EXERCISE OBJECTIVE: After locating the line that contains "X134529Y4876988D02*" in the records below, write out exactly that line and each line after it through the one that contains "X725080Y2514784D02*", and nothing else.

DATASET RECORDS:
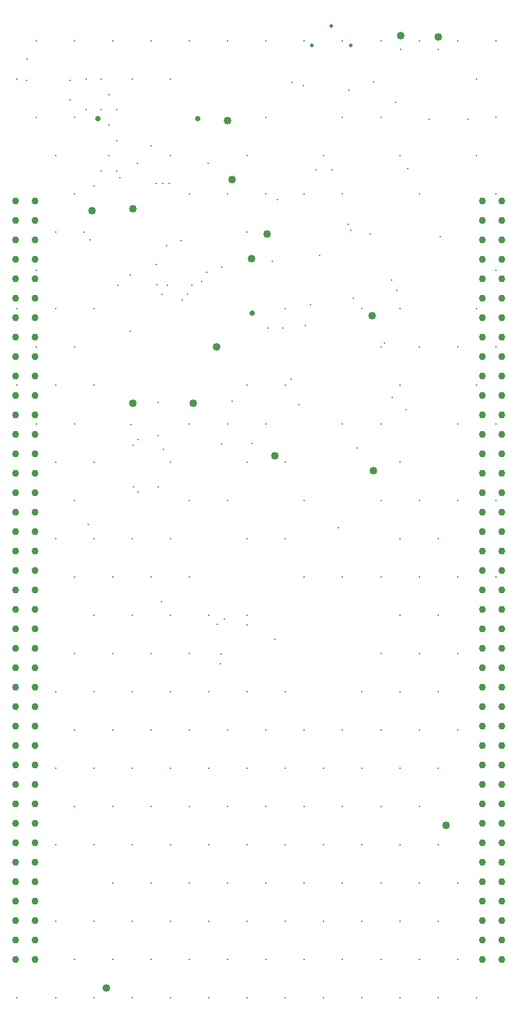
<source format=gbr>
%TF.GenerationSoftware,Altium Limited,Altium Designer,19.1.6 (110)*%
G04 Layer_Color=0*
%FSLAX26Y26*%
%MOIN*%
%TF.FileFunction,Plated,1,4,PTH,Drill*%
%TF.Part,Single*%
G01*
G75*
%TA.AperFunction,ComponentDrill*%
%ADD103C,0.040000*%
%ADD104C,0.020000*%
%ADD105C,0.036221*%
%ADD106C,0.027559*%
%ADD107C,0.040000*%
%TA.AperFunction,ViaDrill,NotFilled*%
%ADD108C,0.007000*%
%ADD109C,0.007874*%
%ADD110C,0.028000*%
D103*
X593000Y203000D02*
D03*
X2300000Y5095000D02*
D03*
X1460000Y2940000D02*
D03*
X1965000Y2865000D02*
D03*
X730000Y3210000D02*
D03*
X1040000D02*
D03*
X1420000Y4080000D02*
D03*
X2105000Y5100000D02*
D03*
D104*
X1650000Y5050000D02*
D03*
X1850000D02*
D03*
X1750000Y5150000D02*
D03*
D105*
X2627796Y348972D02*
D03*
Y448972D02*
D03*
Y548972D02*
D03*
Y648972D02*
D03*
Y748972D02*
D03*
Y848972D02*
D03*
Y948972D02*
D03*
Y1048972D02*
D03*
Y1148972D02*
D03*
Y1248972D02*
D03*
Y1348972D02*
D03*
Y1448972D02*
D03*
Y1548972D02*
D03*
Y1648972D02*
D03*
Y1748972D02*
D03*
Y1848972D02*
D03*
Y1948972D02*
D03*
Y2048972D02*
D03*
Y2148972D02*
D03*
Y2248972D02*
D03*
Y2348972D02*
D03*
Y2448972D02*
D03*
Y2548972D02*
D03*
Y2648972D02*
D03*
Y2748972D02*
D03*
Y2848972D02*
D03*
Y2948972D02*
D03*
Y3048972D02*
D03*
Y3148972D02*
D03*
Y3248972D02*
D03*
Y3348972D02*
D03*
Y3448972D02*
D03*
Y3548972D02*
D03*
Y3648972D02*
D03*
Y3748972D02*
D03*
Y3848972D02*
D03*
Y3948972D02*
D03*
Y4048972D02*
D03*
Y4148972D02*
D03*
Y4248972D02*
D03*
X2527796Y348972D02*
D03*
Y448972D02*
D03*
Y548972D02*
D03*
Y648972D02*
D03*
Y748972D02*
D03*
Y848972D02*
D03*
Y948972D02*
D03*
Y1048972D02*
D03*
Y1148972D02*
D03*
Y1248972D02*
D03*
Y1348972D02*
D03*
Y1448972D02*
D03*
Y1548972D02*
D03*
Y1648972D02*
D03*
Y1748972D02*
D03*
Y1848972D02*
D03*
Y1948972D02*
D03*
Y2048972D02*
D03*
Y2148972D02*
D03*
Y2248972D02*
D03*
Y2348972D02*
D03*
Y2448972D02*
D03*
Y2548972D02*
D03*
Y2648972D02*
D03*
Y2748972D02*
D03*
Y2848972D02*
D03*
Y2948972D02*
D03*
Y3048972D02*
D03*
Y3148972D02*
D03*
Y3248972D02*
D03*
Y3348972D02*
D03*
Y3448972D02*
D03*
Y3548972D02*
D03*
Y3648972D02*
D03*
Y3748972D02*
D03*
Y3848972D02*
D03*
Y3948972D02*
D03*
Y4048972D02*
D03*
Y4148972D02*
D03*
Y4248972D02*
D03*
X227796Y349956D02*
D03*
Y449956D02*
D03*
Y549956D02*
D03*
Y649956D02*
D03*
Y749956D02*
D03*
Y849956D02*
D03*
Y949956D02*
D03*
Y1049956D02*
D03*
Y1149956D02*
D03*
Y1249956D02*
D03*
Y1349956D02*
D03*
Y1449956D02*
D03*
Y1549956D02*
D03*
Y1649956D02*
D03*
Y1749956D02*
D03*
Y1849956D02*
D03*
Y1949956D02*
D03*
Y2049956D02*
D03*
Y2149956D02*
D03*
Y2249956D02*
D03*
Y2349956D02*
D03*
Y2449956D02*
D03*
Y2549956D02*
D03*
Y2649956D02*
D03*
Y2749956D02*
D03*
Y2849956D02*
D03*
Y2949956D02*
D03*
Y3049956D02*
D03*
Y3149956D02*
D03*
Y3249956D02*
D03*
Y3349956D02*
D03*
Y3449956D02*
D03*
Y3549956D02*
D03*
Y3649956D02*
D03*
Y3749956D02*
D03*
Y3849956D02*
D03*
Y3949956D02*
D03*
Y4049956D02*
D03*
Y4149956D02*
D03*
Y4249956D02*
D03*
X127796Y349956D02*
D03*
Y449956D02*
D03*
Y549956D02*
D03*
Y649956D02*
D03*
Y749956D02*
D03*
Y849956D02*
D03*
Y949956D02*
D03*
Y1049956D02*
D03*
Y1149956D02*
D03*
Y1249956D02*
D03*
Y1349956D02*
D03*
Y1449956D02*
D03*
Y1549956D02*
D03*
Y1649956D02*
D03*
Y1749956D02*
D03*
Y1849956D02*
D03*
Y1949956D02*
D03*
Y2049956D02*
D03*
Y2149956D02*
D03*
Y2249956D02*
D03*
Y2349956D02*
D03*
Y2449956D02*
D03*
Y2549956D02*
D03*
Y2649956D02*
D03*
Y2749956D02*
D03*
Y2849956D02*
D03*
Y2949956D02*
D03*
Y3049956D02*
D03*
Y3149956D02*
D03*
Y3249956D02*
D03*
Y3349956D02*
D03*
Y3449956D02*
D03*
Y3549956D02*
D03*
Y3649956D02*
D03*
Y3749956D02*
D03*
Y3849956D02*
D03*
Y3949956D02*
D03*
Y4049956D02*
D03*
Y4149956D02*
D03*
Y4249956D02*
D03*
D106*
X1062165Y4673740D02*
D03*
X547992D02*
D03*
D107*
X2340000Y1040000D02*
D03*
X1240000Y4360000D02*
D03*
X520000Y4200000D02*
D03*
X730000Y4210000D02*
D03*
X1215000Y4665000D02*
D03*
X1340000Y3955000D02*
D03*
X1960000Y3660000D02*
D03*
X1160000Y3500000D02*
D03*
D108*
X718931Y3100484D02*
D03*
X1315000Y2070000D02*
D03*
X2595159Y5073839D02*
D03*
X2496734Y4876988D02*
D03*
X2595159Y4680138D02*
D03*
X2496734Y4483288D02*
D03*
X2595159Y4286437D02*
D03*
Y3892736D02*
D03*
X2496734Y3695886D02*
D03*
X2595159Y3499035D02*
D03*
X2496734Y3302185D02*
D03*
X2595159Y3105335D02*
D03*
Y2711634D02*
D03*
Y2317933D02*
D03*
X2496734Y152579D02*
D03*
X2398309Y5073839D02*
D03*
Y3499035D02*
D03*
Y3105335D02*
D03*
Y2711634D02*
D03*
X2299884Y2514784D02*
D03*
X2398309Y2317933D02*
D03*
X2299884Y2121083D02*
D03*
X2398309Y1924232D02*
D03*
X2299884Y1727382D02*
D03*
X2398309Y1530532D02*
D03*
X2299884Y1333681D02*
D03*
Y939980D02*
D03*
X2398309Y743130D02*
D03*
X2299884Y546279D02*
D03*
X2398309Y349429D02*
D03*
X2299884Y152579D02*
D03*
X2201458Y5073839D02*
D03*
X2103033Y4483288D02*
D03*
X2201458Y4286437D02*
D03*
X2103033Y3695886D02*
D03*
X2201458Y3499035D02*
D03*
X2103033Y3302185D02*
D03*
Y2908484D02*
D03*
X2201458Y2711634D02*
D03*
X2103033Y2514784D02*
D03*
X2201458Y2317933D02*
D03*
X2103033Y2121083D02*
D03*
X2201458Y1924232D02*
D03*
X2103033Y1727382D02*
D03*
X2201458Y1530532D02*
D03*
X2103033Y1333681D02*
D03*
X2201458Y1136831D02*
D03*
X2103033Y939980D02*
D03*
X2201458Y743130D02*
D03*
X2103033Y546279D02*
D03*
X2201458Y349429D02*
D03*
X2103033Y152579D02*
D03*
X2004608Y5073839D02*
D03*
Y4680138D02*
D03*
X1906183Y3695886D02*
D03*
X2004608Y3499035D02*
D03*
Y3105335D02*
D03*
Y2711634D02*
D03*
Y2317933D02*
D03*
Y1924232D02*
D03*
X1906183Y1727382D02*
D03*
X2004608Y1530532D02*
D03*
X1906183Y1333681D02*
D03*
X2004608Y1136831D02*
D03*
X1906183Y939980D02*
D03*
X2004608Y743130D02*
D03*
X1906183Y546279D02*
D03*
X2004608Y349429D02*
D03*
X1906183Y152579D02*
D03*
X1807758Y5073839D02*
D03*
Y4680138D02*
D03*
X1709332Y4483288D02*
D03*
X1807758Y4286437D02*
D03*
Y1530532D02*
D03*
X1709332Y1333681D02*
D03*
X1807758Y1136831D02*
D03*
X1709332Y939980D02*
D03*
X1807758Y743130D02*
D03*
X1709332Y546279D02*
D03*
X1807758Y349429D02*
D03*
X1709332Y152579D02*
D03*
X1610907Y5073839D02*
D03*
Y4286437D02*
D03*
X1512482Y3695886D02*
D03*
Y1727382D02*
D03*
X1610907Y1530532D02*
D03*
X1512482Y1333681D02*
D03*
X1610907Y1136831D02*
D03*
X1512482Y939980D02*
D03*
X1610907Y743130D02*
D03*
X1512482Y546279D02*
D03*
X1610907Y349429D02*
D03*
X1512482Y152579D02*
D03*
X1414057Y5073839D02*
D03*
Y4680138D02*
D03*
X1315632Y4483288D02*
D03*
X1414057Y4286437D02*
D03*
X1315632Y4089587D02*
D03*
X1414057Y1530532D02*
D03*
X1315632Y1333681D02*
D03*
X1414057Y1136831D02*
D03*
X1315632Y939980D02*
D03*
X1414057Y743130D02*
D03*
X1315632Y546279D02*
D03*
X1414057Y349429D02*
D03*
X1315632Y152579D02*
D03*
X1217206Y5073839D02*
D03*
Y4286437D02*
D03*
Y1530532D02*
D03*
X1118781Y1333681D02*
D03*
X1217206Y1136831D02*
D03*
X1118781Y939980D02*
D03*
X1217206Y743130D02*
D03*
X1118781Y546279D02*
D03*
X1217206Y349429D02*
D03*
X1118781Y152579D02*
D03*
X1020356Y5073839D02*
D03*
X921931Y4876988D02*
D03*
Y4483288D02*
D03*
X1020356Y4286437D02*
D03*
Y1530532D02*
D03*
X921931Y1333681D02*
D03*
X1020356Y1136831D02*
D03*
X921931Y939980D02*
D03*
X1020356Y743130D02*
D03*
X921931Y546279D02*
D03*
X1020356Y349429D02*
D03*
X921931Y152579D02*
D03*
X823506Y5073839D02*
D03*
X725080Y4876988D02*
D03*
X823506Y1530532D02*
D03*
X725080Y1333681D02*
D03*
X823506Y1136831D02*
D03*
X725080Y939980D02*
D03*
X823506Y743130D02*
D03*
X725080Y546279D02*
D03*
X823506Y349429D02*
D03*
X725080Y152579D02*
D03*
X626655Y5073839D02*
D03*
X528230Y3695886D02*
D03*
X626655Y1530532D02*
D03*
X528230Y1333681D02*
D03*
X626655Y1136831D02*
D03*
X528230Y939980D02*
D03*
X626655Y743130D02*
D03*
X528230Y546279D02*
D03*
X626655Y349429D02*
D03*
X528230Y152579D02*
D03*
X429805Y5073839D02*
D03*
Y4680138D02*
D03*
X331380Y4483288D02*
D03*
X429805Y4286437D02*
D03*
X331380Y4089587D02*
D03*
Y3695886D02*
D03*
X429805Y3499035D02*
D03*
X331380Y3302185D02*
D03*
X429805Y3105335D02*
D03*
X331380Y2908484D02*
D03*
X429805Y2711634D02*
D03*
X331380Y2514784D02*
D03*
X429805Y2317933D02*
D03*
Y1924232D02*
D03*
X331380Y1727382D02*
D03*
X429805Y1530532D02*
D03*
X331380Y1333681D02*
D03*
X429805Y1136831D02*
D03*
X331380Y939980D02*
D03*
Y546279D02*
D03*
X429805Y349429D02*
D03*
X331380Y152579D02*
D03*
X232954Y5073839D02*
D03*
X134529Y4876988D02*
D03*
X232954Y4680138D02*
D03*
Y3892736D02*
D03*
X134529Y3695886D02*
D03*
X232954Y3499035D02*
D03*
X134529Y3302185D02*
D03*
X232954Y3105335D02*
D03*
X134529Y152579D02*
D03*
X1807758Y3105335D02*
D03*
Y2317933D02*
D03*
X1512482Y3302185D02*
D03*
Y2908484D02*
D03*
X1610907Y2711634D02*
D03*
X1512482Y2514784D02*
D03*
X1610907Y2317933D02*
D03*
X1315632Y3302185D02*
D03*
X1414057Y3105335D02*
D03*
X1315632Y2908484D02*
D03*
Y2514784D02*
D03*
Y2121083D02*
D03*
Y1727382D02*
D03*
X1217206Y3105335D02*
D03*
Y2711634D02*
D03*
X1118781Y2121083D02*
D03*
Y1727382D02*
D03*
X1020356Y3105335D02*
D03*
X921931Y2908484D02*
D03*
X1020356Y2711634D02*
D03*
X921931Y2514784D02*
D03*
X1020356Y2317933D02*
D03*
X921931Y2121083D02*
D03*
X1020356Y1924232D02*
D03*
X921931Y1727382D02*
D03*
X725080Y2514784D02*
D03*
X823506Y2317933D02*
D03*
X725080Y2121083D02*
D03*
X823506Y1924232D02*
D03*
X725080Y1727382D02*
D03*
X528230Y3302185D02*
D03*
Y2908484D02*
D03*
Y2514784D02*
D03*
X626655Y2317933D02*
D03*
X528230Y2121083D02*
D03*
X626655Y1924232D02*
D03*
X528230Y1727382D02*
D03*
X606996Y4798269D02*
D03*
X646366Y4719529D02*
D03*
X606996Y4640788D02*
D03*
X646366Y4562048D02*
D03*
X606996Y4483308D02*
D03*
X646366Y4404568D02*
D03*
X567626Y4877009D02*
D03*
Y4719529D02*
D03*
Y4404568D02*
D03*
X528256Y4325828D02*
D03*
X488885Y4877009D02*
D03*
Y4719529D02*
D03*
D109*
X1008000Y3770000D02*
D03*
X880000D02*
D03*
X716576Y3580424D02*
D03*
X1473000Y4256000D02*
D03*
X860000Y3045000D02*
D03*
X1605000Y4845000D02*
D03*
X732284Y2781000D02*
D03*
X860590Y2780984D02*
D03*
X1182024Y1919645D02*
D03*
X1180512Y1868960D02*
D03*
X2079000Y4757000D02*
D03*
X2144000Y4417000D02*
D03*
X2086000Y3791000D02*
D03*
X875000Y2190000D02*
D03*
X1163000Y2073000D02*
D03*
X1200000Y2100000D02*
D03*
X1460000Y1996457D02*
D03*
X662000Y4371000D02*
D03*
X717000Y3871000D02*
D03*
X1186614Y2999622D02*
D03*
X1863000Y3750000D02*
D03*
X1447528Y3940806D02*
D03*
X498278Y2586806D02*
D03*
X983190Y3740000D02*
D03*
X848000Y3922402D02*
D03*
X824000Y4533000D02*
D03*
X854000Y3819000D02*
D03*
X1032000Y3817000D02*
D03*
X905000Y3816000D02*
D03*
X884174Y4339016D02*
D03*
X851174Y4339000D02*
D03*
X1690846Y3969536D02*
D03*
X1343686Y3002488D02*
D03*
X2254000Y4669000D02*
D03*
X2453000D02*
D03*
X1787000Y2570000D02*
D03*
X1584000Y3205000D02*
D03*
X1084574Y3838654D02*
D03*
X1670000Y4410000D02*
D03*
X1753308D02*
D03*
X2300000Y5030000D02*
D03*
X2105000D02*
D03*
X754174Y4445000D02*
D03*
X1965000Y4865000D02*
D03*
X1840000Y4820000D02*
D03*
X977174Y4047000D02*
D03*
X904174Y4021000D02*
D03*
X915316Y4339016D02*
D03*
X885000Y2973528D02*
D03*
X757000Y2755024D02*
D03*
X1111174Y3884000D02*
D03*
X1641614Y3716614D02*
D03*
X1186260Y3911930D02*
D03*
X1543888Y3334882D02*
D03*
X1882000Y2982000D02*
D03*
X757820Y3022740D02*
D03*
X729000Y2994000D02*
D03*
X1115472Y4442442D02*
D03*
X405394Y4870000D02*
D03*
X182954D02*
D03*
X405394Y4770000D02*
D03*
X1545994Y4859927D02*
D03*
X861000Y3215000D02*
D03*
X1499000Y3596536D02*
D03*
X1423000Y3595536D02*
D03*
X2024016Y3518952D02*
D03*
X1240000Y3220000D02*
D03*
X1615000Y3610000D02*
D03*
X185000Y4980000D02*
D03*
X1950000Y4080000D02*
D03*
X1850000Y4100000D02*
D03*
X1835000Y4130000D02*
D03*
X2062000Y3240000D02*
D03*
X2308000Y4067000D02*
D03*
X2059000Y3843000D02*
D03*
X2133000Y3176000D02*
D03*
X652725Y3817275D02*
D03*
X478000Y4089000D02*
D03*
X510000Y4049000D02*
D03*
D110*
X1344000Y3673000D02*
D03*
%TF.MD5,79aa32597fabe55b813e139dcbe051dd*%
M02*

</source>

==

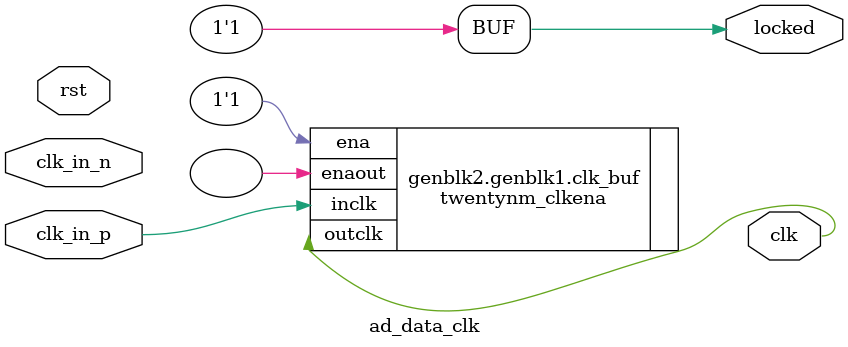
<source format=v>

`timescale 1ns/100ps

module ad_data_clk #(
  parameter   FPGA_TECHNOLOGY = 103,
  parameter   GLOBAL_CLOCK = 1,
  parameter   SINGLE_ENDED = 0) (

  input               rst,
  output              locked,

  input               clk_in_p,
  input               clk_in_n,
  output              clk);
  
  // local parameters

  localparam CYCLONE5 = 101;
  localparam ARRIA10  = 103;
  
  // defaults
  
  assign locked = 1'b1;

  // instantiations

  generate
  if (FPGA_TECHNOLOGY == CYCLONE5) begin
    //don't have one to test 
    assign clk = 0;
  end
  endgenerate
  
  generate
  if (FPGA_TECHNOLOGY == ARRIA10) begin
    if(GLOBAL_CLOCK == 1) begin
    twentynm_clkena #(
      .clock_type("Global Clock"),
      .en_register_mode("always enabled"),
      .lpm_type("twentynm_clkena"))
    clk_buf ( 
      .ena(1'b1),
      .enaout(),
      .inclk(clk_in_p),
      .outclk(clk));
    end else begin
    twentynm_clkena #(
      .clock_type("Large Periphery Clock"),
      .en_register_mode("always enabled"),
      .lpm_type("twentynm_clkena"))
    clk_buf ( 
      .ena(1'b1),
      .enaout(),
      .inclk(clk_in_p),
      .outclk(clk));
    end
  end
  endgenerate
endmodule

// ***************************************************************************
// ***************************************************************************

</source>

ANSWER TO THE EXERCISE:
X134529Y4876988D02*
D03*
X232954Y4680138D02*
D03*
Y3892736D02*
D03*
X134529Y3695886D02*
D03*
X232954Y3499035D02*
D03*
X134529Y3302185D02*
D03*
X232954Y3105335D02*
D03*
X134529Y152579D02*
D03*
X1807758Y3105335D02*
D03*
Y2317933D02*
D03*
X1512482Y3302185D02*
D03*
Y2908484D02*
D03*
X1610907Y2711634D02*
D03*
X1512482Y2514784D02*
D03*
X1610907Y2317933D02*
D03*
X1315632Y3302185D02*
D03*
X1414057Y3105335D02*
D03*
X1315632Y2908484D02*
D03*
Y2514784D02*
D03*
Y2121083D02*
D03*
Y1727382D02*
D03*
X1217206Y3105335D02*
D03*
Y2711634D02*
D03*
X1118781Y2121083D02*
D03*
Y1727382D02*
D03*
X1020356Y3105335D02*
D03*
X921931Y2908484D02*
D03*
X1020356Y2711634D02*
D03*
X921931Y2514784D02*
D03*
X1020356Y2317933D02*
D03*
X921931Y2121083D02*
D03*
X1020356Y1924232D02*
D03*
X921931Y1727382D02*
D03*
X725080Y2514784D02*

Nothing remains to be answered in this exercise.